Available records:
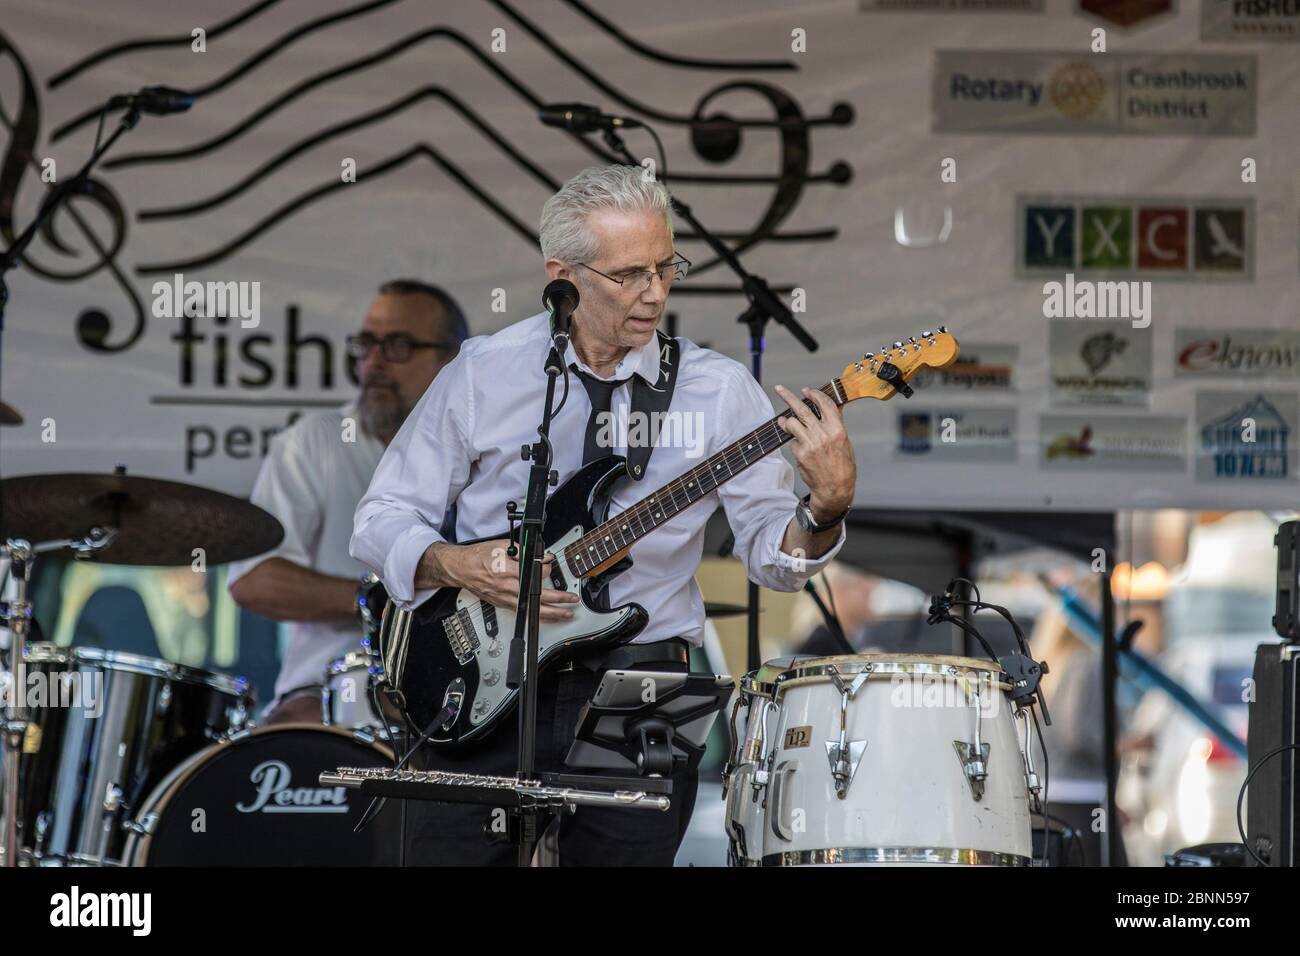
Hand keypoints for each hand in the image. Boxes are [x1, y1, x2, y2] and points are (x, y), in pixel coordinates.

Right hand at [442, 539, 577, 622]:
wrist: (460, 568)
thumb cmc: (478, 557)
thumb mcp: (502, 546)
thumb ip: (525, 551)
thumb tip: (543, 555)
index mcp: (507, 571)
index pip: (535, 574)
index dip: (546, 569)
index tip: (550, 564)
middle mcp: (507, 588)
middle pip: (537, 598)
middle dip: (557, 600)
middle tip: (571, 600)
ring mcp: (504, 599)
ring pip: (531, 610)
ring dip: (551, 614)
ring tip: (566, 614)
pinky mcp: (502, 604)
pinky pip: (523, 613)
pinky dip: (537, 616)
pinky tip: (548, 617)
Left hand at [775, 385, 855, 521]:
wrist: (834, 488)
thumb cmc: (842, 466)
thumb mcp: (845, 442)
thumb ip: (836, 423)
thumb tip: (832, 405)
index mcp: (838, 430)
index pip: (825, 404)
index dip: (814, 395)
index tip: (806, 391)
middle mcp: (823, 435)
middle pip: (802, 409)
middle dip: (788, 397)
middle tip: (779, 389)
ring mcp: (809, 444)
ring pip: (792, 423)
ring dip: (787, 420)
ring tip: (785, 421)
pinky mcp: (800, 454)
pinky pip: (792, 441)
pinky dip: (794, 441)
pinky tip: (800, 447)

--

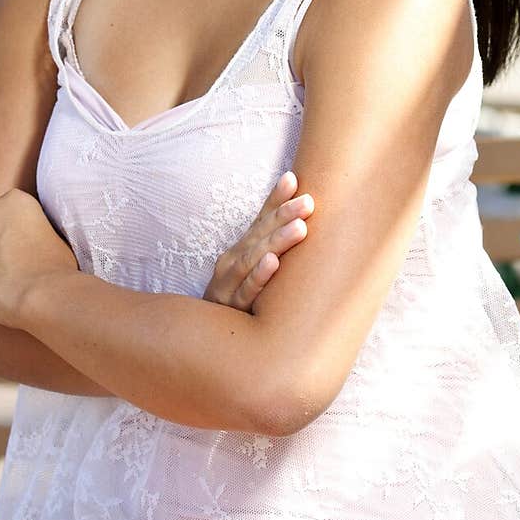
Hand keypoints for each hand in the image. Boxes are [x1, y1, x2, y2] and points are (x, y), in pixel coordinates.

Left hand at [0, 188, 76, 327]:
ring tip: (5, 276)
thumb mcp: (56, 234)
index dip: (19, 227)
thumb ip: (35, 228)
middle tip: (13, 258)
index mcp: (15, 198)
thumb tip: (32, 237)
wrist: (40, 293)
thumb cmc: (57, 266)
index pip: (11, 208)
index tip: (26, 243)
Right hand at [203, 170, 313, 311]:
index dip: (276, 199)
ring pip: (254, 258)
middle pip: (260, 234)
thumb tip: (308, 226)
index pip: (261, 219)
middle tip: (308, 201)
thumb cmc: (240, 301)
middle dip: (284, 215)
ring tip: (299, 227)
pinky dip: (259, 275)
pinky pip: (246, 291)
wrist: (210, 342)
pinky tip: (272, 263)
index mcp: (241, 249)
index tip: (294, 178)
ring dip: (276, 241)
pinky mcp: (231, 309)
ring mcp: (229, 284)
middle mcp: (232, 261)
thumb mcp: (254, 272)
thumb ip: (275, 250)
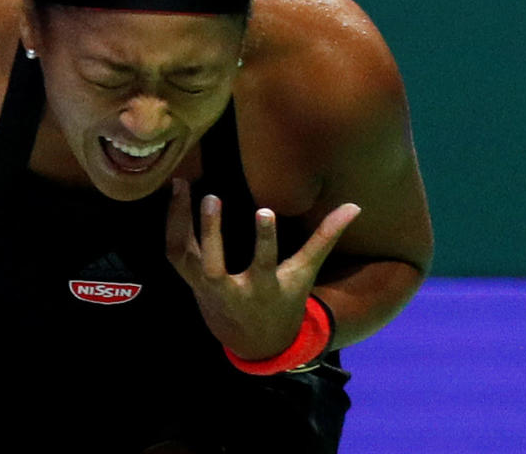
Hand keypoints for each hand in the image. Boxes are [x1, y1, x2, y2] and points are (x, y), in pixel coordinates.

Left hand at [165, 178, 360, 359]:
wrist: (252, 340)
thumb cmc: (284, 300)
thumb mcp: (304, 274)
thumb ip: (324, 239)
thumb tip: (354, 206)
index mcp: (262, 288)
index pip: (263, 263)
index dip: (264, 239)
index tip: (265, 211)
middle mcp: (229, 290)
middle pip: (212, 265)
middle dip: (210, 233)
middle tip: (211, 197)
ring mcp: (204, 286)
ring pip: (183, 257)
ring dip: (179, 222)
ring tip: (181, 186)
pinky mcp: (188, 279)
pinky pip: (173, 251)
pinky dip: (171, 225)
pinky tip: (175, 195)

Instructions to follow: Above are the records; copy exactly the lines from the line with "middle pip: (802, 409)" through the line with "pinky tip: (800, 447)", both included.

The answer:
middle pip: (802, 409)
middle dip: (788, 397)
middle tip: (779, 389)
ring mcp: (809, 444)
ring pip: (792, 423)
ring dip: (787, 420)
ring tip: (785, 421)
pinky mcp: (800, 454)
pinky pip: (792, 441)
pinky dip: (794, 441)
pinky tip: (800, 447)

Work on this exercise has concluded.